*** Opening of Given information ***

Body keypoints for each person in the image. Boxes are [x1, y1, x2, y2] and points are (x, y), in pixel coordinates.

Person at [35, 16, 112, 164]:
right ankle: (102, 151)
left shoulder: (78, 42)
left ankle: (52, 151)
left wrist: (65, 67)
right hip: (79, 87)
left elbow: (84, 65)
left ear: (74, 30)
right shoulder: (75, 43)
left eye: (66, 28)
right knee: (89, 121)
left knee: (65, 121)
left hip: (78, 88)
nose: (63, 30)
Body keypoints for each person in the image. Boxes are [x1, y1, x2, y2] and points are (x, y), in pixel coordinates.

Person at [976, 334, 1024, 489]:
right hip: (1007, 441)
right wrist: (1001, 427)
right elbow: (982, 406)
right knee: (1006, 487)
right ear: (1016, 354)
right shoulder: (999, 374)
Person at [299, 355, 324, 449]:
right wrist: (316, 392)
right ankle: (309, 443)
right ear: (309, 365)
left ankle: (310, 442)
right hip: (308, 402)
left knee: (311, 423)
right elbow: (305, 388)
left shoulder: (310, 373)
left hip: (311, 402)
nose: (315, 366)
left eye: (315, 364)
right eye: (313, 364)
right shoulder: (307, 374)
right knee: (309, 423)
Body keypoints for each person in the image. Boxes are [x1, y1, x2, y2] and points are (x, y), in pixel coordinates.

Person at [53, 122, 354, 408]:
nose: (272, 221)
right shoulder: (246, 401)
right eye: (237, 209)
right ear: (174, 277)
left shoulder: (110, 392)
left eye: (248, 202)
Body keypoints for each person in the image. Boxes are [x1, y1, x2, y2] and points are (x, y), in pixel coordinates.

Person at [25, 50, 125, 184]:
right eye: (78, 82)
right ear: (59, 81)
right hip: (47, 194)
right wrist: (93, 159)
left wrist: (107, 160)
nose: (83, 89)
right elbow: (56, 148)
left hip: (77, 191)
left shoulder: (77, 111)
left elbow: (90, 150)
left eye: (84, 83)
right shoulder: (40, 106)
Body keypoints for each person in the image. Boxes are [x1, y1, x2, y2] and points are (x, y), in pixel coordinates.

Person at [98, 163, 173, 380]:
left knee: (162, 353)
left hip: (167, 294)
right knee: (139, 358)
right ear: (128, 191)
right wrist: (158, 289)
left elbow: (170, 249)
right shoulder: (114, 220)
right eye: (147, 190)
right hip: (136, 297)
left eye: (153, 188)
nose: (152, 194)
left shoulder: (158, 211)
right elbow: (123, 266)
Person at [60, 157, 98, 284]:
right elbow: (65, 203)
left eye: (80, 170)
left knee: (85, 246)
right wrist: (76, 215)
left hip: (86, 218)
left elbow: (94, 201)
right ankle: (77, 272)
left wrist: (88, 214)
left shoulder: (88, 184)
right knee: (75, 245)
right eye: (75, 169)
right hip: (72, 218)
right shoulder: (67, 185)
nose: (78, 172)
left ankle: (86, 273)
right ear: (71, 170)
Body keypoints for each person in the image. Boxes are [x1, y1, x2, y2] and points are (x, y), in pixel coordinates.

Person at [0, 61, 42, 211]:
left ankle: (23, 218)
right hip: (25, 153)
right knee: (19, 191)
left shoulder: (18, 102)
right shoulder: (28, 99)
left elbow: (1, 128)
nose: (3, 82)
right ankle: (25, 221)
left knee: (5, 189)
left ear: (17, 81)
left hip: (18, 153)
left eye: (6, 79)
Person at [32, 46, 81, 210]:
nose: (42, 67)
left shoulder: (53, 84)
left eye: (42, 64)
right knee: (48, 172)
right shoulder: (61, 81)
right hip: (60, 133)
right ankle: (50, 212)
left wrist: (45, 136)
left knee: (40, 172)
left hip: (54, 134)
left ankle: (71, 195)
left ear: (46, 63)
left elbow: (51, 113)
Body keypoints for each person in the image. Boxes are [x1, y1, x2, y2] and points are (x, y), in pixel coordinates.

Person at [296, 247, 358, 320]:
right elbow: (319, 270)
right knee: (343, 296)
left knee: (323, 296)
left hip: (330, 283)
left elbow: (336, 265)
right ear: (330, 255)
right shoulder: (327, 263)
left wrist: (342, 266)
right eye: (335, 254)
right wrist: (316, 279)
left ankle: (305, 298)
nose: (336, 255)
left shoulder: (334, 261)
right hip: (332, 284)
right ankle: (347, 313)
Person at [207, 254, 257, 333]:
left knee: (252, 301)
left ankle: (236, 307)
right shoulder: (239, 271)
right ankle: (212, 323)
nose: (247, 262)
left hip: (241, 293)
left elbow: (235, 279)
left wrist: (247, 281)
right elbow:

*** Close of Given information ***
*** Opening of Given information ***

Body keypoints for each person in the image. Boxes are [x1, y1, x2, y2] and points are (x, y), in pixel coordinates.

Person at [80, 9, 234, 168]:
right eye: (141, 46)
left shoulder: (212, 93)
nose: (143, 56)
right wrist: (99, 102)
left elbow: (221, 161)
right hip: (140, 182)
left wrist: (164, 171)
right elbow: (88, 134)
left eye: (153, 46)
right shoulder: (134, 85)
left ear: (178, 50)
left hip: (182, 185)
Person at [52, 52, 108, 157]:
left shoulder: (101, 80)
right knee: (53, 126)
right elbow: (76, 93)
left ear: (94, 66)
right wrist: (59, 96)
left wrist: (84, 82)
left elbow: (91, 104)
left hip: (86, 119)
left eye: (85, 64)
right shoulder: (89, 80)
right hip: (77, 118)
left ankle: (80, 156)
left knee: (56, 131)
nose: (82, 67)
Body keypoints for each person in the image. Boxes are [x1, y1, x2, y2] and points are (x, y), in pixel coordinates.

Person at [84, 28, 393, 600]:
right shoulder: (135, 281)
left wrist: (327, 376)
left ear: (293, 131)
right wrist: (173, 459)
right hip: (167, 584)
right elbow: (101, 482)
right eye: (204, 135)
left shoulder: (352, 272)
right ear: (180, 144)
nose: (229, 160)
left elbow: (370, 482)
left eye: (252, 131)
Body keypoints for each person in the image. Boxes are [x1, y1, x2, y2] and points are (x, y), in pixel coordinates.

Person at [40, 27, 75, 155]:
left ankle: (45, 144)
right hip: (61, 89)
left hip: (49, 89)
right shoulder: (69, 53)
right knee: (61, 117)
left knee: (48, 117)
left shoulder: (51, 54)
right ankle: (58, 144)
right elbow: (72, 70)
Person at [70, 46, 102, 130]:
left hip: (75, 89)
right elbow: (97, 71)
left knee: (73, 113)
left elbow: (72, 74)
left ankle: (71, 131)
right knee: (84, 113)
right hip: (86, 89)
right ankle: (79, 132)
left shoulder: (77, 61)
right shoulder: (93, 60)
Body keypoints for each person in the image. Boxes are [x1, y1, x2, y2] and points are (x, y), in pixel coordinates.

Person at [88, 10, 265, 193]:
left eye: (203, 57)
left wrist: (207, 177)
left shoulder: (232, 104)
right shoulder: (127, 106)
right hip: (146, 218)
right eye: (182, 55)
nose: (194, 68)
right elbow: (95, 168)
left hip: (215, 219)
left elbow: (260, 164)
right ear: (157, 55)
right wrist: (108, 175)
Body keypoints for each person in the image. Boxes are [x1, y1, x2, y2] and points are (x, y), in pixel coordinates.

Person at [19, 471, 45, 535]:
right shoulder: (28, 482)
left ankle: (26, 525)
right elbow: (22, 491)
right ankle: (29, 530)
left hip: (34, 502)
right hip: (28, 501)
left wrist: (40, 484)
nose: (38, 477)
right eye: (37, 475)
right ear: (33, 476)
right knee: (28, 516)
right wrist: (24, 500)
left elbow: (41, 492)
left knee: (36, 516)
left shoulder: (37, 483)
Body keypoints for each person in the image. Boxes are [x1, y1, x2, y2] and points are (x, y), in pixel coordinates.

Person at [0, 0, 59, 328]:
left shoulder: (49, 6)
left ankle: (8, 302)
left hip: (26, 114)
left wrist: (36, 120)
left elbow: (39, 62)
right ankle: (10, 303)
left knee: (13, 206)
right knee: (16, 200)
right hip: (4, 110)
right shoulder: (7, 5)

*** Close of Given information ***
*** Opening of Given information ***

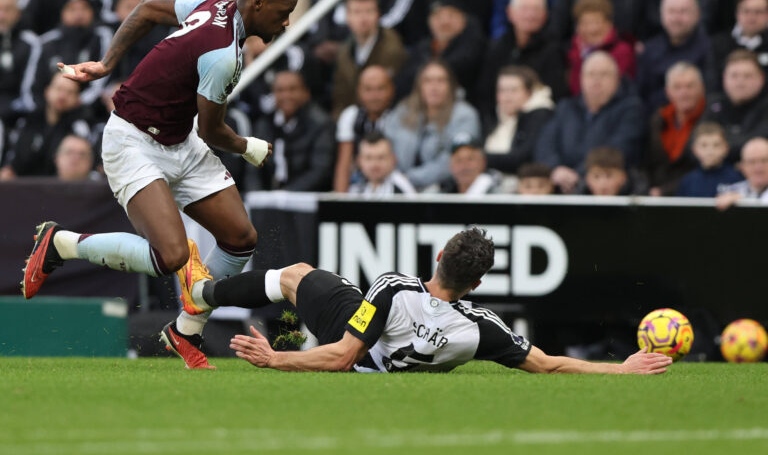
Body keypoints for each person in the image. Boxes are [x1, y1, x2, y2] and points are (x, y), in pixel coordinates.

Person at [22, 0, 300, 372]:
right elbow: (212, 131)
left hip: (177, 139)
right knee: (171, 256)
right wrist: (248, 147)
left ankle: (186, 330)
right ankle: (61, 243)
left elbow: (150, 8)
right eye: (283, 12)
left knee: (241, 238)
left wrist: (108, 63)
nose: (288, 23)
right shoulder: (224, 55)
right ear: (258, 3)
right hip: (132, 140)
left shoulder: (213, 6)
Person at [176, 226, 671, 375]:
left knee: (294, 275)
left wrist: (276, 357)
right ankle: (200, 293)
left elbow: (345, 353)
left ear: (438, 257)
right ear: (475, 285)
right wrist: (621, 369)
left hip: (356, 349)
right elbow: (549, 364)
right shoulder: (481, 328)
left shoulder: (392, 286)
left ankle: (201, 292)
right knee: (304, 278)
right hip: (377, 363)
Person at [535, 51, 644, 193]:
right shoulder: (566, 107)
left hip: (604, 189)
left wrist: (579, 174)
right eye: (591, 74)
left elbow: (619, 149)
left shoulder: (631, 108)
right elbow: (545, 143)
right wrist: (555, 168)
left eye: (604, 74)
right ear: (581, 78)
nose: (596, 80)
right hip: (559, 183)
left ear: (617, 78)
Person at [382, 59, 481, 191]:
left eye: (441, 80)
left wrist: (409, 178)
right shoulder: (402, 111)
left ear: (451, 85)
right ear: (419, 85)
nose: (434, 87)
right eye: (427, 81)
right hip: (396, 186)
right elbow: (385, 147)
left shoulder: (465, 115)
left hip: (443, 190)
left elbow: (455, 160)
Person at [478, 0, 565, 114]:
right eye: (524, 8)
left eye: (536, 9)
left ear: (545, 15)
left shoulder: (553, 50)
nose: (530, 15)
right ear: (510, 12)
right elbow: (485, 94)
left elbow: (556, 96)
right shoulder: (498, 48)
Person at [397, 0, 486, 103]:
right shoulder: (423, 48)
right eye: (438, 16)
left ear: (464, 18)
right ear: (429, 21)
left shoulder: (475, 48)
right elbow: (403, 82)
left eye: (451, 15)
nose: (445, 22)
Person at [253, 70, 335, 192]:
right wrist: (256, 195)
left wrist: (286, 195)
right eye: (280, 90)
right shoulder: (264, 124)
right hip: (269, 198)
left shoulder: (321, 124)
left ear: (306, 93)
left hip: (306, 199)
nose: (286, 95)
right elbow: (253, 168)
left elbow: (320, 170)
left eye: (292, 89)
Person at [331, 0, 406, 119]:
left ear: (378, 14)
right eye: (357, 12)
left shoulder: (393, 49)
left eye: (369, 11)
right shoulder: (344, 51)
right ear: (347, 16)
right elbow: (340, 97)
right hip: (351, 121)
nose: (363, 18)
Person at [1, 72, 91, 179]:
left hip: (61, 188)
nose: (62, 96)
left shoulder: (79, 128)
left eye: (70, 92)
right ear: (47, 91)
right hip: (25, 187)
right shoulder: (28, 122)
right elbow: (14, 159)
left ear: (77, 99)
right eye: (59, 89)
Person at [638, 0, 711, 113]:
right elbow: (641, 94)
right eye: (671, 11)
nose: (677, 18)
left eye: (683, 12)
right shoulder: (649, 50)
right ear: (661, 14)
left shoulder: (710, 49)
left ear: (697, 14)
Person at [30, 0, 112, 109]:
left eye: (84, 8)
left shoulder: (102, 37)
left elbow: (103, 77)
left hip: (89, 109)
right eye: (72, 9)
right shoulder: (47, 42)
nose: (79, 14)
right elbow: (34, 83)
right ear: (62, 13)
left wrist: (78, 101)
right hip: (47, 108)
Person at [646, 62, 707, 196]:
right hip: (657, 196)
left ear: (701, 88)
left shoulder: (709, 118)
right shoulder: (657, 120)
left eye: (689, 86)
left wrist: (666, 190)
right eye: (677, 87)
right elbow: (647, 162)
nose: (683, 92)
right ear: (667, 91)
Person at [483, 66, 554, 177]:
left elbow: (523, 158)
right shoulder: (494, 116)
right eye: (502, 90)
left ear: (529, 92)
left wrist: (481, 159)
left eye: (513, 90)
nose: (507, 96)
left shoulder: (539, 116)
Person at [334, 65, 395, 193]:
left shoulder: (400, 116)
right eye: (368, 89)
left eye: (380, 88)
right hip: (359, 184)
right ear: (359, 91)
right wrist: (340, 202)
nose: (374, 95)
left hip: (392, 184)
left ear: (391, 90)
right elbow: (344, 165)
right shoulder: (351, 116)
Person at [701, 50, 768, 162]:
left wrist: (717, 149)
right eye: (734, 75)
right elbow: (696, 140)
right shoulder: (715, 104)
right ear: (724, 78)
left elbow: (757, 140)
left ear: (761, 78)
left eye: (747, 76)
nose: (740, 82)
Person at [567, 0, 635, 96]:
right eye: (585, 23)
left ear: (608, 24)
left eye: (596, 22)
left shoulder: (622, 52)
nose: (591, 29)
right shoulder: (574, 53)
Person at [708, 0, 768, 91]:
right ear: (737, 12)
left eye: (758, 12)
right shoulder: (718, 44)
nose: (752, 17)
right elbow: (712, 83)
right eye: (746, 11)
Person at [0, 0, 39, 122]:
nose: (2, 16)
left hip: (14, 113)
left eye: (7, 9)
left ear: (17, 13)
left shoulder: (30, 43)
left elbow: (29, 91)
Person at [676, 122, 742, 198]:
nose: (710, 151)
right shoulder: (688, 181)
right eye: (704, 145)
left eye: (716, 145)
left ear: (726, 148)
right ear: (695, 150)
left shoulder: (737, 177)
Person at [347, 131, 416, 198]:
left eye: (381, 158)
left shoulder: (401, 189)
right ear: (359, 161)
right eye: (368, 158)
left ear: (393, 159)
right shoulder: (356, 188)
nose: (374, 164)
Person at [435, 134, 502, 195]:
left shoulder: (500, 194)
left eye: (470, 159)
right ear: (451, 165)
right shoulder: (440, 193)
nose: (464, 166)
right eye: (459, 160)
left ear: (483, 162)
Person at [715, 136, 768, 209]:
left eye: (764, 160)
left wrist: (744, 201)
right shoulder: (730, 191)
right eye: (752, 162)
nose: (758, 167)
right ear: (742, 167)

*** Close of Given information ***

• Assigned task: Take the line above containing "left ankle: (8, 302)", the line containing "right shoulder: (7, 5)", and all lines in between, and copy them exactly without anything else.

• Output of the task:
left ankle: (8, 302)
left hip: (26, 114)
left wrist: (36, 120)
left elbow: (39, 62)
right ankle: (10, 303)
left knee: (13, 206)
right knee: (16, 200)
right hip: (4, 110)
right shoulder: (7, 5)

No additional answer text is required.